**What this task involves**
A faithful copy of the data, pictures omitted, is the required answer.

[Saved data entries]
--*--

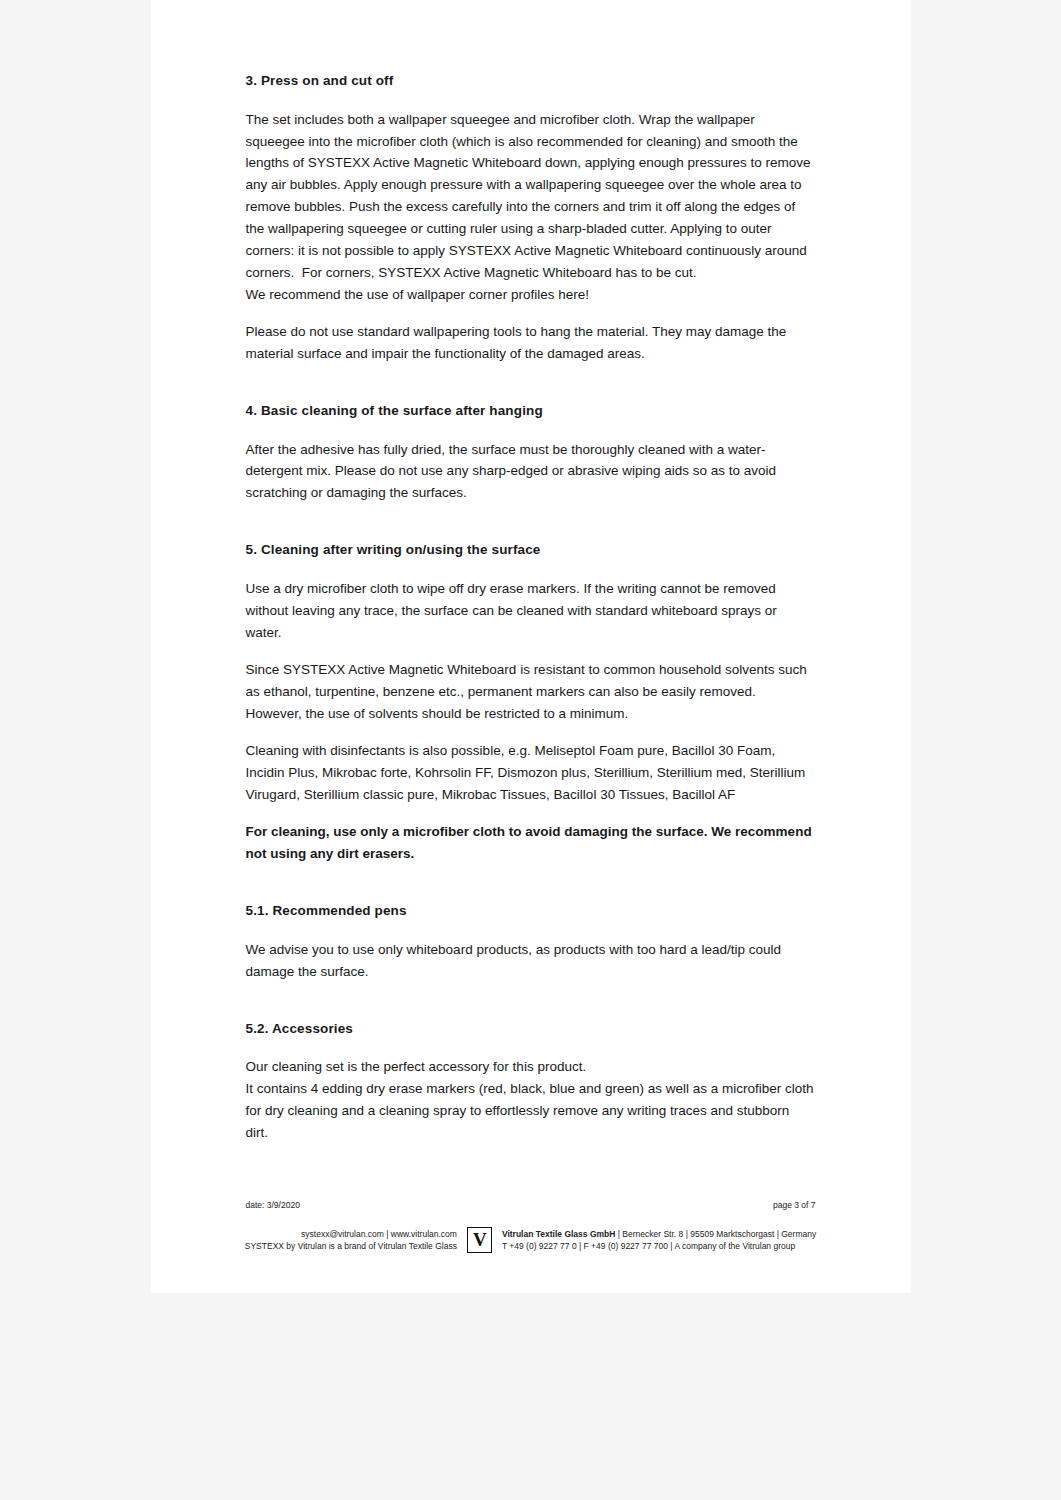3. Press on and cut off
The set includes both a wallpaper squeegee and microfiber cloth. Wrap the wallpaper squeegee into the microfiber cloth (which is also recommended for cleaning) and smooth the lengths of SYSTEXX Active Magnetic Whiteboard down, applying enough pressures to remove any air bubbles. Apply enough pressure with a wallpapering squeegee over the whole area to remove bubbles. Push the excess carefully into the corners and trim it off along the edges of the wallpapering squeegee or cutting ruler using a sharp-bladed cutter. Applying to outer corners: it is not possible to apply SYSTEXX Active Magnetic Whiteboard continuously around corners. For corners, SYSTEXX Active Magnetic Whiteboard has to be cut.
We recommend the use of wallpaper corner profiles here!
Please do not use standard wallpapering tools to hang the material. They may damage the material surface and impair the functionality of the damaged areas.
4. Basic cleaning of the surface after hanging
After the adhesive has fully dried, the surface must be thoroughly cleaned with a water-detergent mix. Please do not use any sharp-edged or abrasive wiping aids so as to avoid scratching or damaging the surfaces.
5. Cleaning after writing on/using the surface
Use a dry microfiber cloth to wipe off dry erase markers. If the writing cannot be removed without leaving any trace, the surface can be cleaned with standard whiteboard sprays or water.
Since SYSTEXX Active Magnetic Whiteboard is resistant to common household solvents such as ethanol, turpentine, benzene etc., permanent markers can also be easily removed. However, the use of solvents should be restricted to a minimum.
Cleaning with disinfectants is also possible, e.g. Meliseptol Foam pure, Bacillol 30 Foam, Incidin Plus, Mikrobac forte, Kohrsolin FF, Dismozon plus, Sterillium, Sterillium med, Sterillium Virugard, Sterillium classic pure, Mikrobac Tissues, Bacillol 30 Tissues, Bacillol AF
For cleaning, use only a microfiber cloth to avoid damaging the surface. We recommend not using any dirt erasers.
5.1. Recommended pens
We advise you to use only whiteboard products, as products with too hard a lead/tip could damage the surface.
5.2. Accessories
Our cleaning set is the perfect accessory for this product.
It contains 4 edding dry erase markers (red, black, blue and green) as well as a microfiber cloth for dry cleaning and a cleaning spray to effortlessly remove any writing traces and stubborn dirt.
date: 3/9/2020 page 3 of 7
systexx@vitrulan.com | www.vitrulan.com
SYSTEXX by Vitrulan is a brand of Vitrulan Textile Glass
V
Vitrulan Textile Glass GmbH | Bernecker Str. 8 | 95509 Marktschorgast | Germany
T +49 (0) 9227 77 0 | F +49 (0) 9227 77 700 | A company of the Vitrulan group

--*--

**Written answer**
3. Press on and cut off
The set includes both a wallpaper squeegee and microfiber cloth. Wrap the wallpaper squeegee into the microfiber cloth (which is also recommended for cleaning) and smooth the lengths of SYSTEXX Active Magnetic Whiteboard down, applying enough pressures to remove any air bubbles. Apply enough pressure with a wallpapering squeegee over the whole area to remove bubbles. Push the excess carefully into the corners and trim it off along the edges of the wallpapering squeegee or cutting ruler using a sharp-bladed cutter. Applying to outer corners: it is not possible to apply SYSTEXX Active Magnetic Whiteboard continuously around corners. For corners, SYSTEXX Active Magnetic Whiteboard has to be cut.
We recommend the use of wallpaper corner profiles here!
Please do not use standard wallpapering tools to hang the material. They may damage the material surface and impair the functionality of the damaged areas.
4. Basic cleaning of the surface after hanging
After the adhesive has fully dried, the surface must be thoroughly cleaned with a water-detergent mix. Please do not use any sharp-edged or abrasive wiping aids so as to avoid scratching or damaging the surfaces.
5. Cleaning after writing on/using the surface
Use a dry microfiber cloth to wipe off dry erase markers. If the writing cannot be removed without leaving any trace, the surface can be cleaned with standard whiteboard sprays or water.
Since SYSTEXX Active Magnetic Whiteboard is resistant to common household solvents such as ethanol, turpentine, benzene etc., permanent markers can also be easily removed. However, the use of solvents should be restricted to a minimum.
Cleaning with disinfectants is also possible, e.g. Meliseptol Foam pure, Bacillol 30 Foam, Incidin Plus, Mikrobac forte, Kohrsolin FF, Dismozon plus, Sterillium, Sterillium med, Sterillium Virugard, Sterillium classic pure, Mikrobac Tissues, Bacillol 30 Tissues, Bacillol AF
For cleaning, use only a microfiber cloth to avoid damaging the surface. We recommend not using any dirt erasers.
5.1. Recommended pens
We advise you to use only whiteboard products, as products with too hard a lead/tip could damage the surface.
5.2. Accessories
Our cleaning set is the perfect accessory for this product.
It contains 4 edding dry erase markers (red, black, blue and green) as well as a microfiber cloth for dry cleaning and a cleaning spray to effortlessly remove any writing traces and stubborn dirt.
date: 3/9/2020 page 3 of 7
systexx@vitrulan.com | www.vitrulan.com
SYSTEXX by Vitrulan is a brand of Vitrulan Textile Glass
V
Vitrulan Textile Glass GmbH | Bernecker Str. 8 | 95509 Marktschorgast | Germany
T +49 (0) 9227 77 0 | F +49 (0) 9227 77 700 | A company of the Vitrulan group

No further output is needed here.